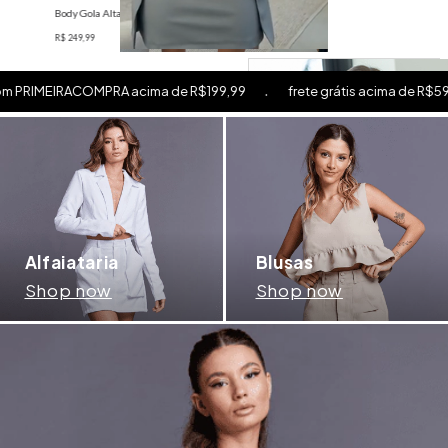
.
.
cima de R$199,99
frete grátis acima de R$599
10% OFF na s
Alfaiataria
Blusas
Shop now
Shop now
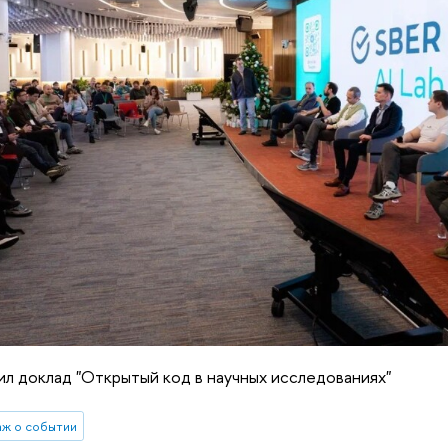
л доклад "Открытый код в научных исследованиях"
ж о событии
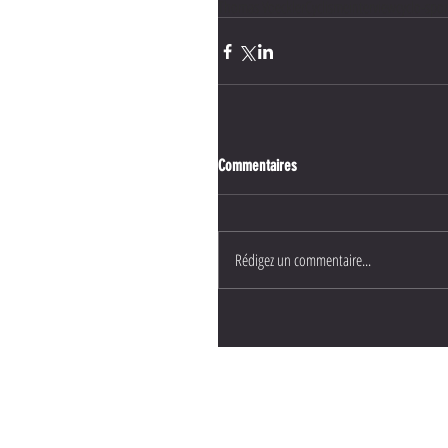
Thomas Voeckler
Cyclisme
interview
cyclo-spor
Commentaires
Rédigez un commentaire...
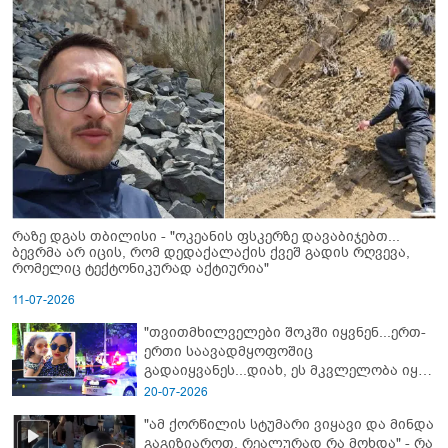
რაზე დგას თბილისი - "ოკეანის ფსკერზე დავაბიჯებთ...
ბევრმა არ იცის, რომ დედაქალაქის ქვეშ გადის რღვევა,
რომელიც ტექტონიკურად აქტიურია"
11-07-2026
"თვითმხილველები შოკში იყვნენ...ერთ-
ერთი საავადმყოფოშიც
გადაიყვანეს...დიახ, ეს მკვლელობა იყო"
- გორში დატრიალებული ტრაგედიის
20-07-2026
ახალი დეტალები
"ამ ქორწილის სტუმარი ვიყავი და მინდა
გაგიზიაროთ, რეალურად რა მოხდა" - რა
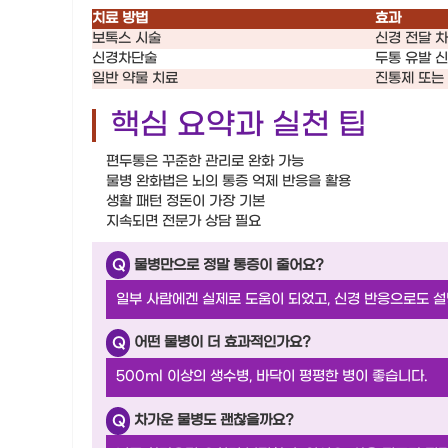
치료 방법
효과
보톡스 시술
신경 전달 
신경차단술
두통 유발 
일반 약물 치료
진통제 또는
핵심 요약과 실천 팁
편두통은 꾸준한 관리로 완화 가능
물병 완화법은 뇌의 통증 억제 반응을 활용
생활 패턴 정돈이 가장 기본
지속되면 전문가 상담 필요
Q
물병만으로 정말 통증이 줄어요?
일부 사람에겐 실제로 도움이 되었고, 신경 반응으로도 설
Q
어떤 물병이 더 효과적인가요?
500ml 이상의 생수병, 바닥이 평평한 병이 좋습니다.
Q
차가운 물병도 괜찮을까요?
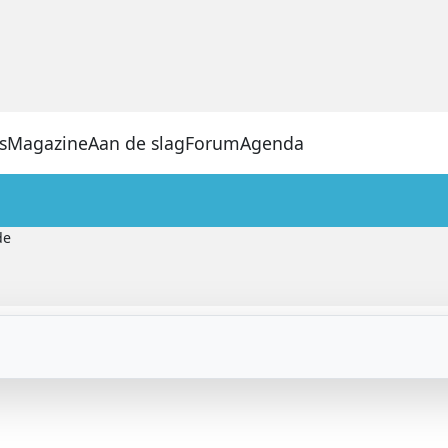
s
Magazine
Aan de slag
Forum
Agenda
de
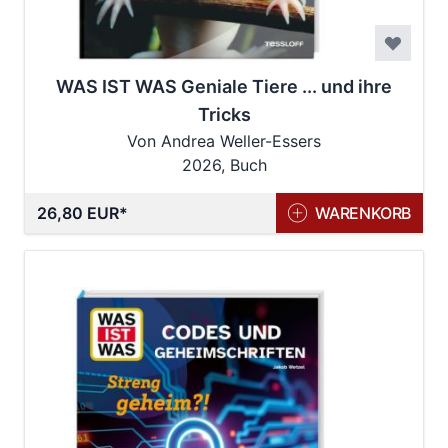
WAS IST WAS Geniale Tiere ... und ihre
Tricks
Von Andrea Weller-Essers
2026, Buch
26,80 EUR
WARENKORB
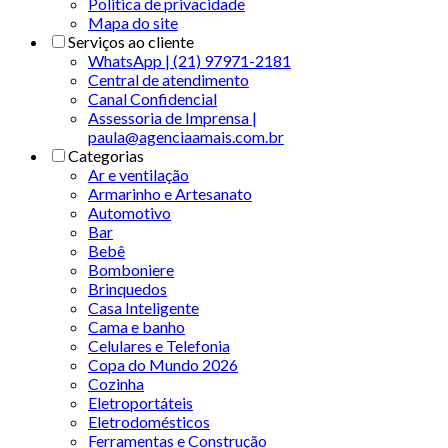
Politica de privacidade
Mapa do site
Serviços ao cliente
WhatsApp | (21) 97971-2181
Central de atendimento
Canal Confidencial
Assessoria de Imprensa |
paula@agenciaamais.com.br
Categorias
Ar e ventilação
Armarinho e Artesanato
Automotivo
Bar
Bebê
Bomboniere
Brinquedos
Casa Inteligente
Cama e banho
Celulares e Telefonia
Copa do Mundo 2026
Cozinha
Eletroportáteis
Eletrodomésticos
Ferramentas e Construção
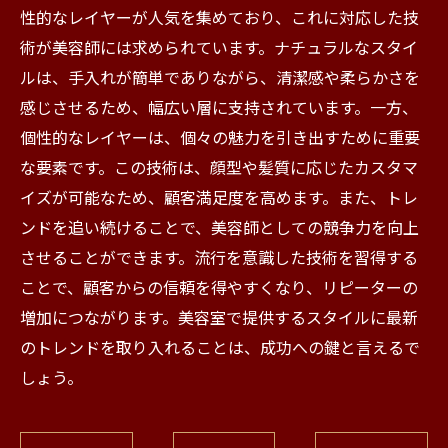
性的なレイヤーが人気を集めており、これに対応した技
術が美容師には求められています。ナチュラルなスタイ
ルは、手入れが簡単でありながら、清潔感や柔らかさを
感じさせるため、幅広い層に支持されています。一方、
個性的なレイヤーは、個々の魅力を引き出すために重要
な要素です。この技術は、顔型や髪質に応じたカスタマ
イズが可能なため、顧客満足度を高めます。また、トレ
ンドを追い続けることで、美容師としての競争力を向上
させることができます。流行を意識した技術を習得する
ことで、顧客からの信頼を得やすくなり、リピーターの
増加につながります。美容室で提供するスタイルに最新
のトレンドを取り入れることは、成功への鍵と言えるで
しょう。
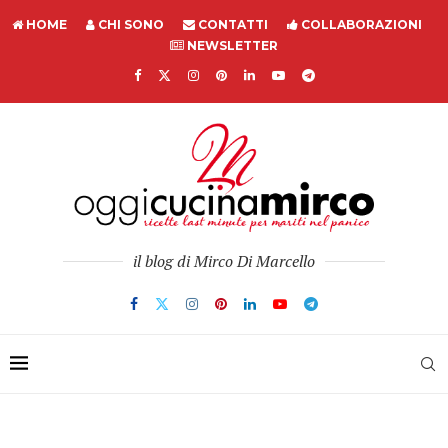
HOME
CHI SONO
CONTATTI
COLLABORAZIONI
NEWSLETTER
il blog di Mirco Di Marcello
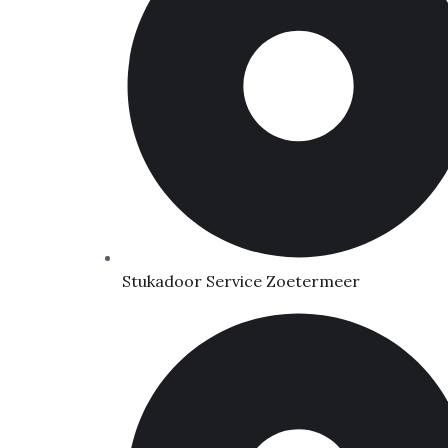
Stukadoor Service Zoetermeer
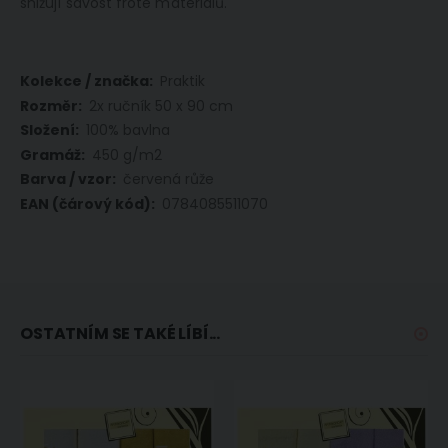
snižují savost froté materiálů.
Více
Praktik
informací
2x ručník 50 x 90 cm
100% bavlna
450 g/m2
červená růže
0784085511070
OSTATNÍM SE TAKÉ LÍBÍ...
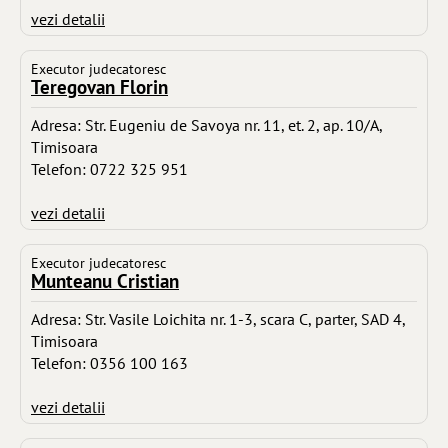
vezi detalii
Executor judecatoresc
Teregovan Florin
Adresa: Str. Eugeniu de Savoya nr. 11, et. 2, ap. 10/A,
Timisoara
Telefon: 0722 325 951
vezi detalii
Executor judecatoresc
Munteanu Cristian
Adresa: Str. Vasile Loichita nr. 1-3, scara C, parter, SAD 4,
Timisoara
Telefon: 0356 100 163
vezi detalii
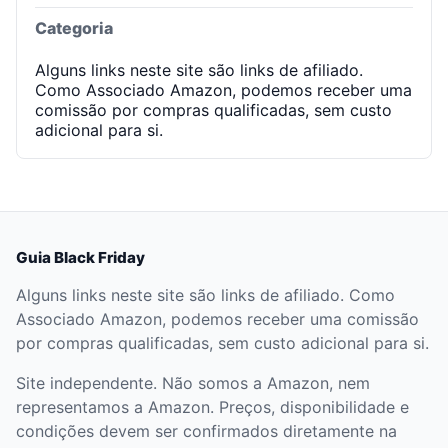
Categoria
Alguns links neste site são links de afiliado.
Como Associado Amazon, podemos receber uma
comissão por compras qualificadas, sem custo
adicional para si.
Guia Black Friday
Alguns links neste site são links de afiliado. Como
Associado Amazon, podemos receber uma comissão
por compras qualificadas, sem custo adicional para si.
Site independente. Não somos a Amazon, nem
representamos a Amazon. Preços, disponibilidade e
condições devem ser confirmados diretamente na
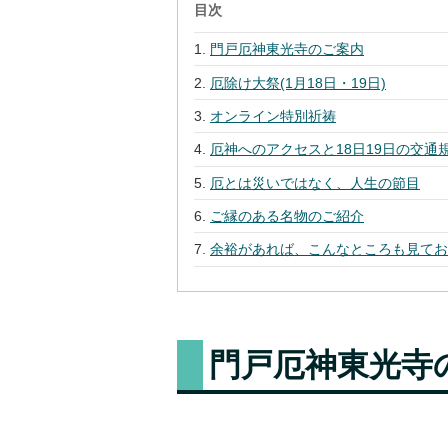
目次
門戸厄神東光寺のご案内
厄除け大祭(1月18日・19日)
オンライン特別祈祷
厄神へのアクセスと18日19日の交通
厄とは災いではなく、人生の節目
ご縁のある名物のご紹介
余裕があれば、こんなところも見て
門戸厄神東光寺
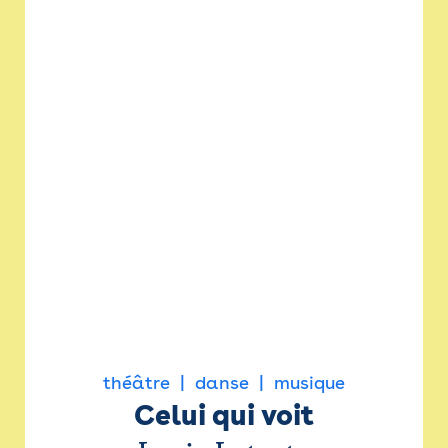
théâtre
danse
musique
Celui qui voit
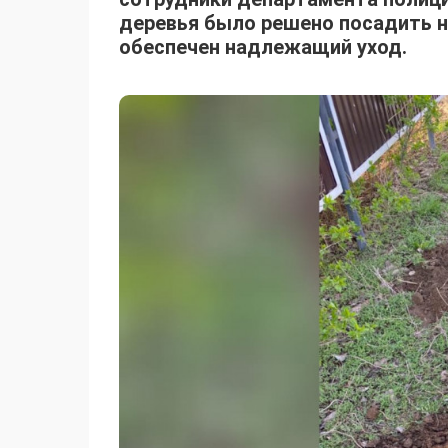
деревья было решено посадить н
обеспечен надлежащий уход.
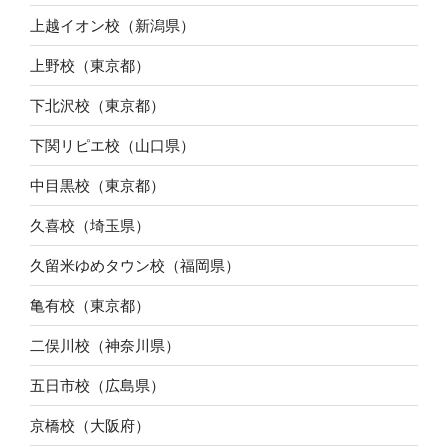
上越イオン校（新潟県）
上野校（東京都）
下北沢校（東京都）
下関リピエ校（山口県）
中目黒校（東京都）
久喜校（埼玉県）
久留米ゆめタウン校（福岡県）
亀有校（東京都）
二俣川校（神奈川県）
五日市校（広島県）
京橋校（大阪府）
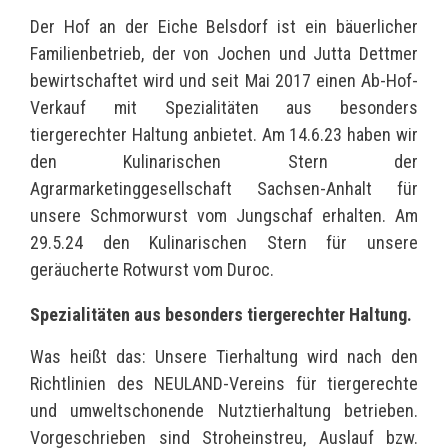
Der Hof an der Eiche Belsdorf ist ein bäuerlicher
Familienbetrieb, der von Jochen und Jutta Dettmer
bewirtschaftet wird und seit Mai 2017 einen Ab-Hof-
Verkauf mit Spezialitäten aus besonders
tiergerechter Haltung anbietet. Am 14.6.23 haben wir
den Kulinarischen Stern der
Agrarmarketinggesellschaft Sachsen-Anhalt für
unsere Schmorwurst vom Jungschaf erhalten. Am
29.5.24 den Kulinarischen Stern für unsere
geräucherte Rotwurst vom Duroc.
Spezialitäten aus besonders tiergerechter Haltung.
Was heißt das: Unsere Tierhaltung wird nach den
Richtlinien des NEULAND-Vereins für tiergerechte
und umweltschonende Nutztierhaltung betrieben.
Vorgeschrieben sind Stroheinstreu, Auslauf bzw.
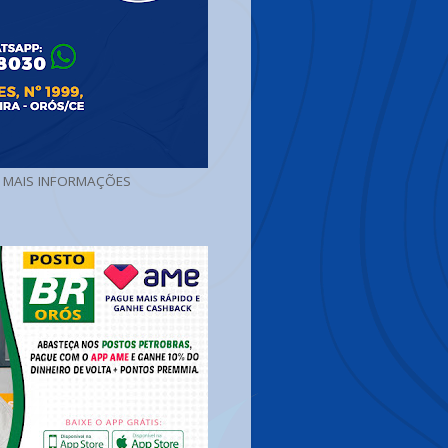
A MAIS INFORMAÇÕES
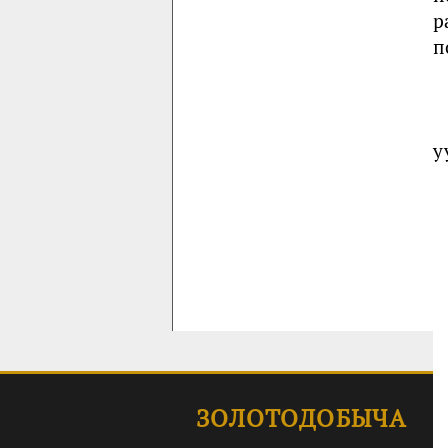
р
п
y
ЗОЛОТОДОБЫЧА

★ ★ ★ ★

**ASSIGNED TASK:** List every line of the records that contains the word "Kulinarischen".

**RESPONSE TO THIS TASK:**
den Kulinarischen Stern der
29.5.24 den Kulinarischen Stern für unsere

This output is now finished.